Prompting Formalisation Through Labour Market Regulation: A ‘Framed Flexibility’ Model for Domestic WorkIndustrial Law Journal

By:
Deirdre McCann, Jill Murray
Date:
  • Article Title: Prompting Formalisation Through Labour Market Regulation: A ‘Framed Flexibility’ Model for Domestic Work
  • Title of Journal: Industrial Law Journal
  • Vol #: 43
  • Issue #: 3

There is an urgent need to conceptualise the potential for legal regulation of informal labour markets. This article responds by centring on one facet of the informal economy, namely domestic work. Efforts to regulate domestic work have intensified in the wake of the International Labour Organization’s Domestic Workers Convention, 2011 (No 198). Yet this regulatory project has encountered particular complexities in devising frameworks to regulate the working hours of domestic workers. The article argues that domestic work is both crucial to the evolution of working time regulation and a fruitful site of experimentation on the ‘formalisation’ of unregulated and casualised markets.
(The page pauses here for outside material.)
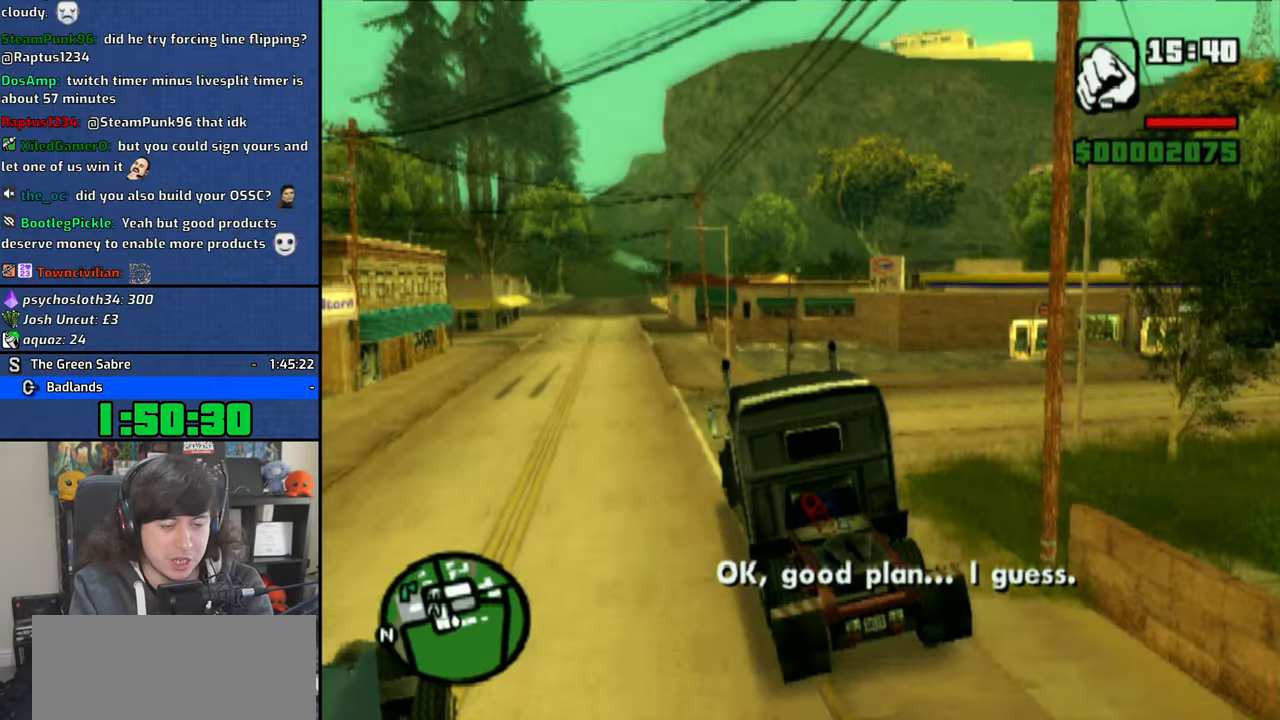
{"dt_ms": 500, "buttons": [], "left_stick": "right", "right_stick": "center", "button_events": [[83, "CROSS", "down"], [183, "CROSS", "up"], [266, "CROSS", "down"], [383, "CROSS", "up"]]}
It investigates the legal construction of working time in domestic work, proposes a conceptual framework for regulation and outlines a regulatory model (the ‘Framed Flexibility Model’) that is intended to be serviceable across a range of informal and profoundly casualised work-forms (eg, ‘zero hours’ arrangements). The article concludes by explaining the relevance of this Model, including by suggesting a novel ‘reconstructive’ role for labour law.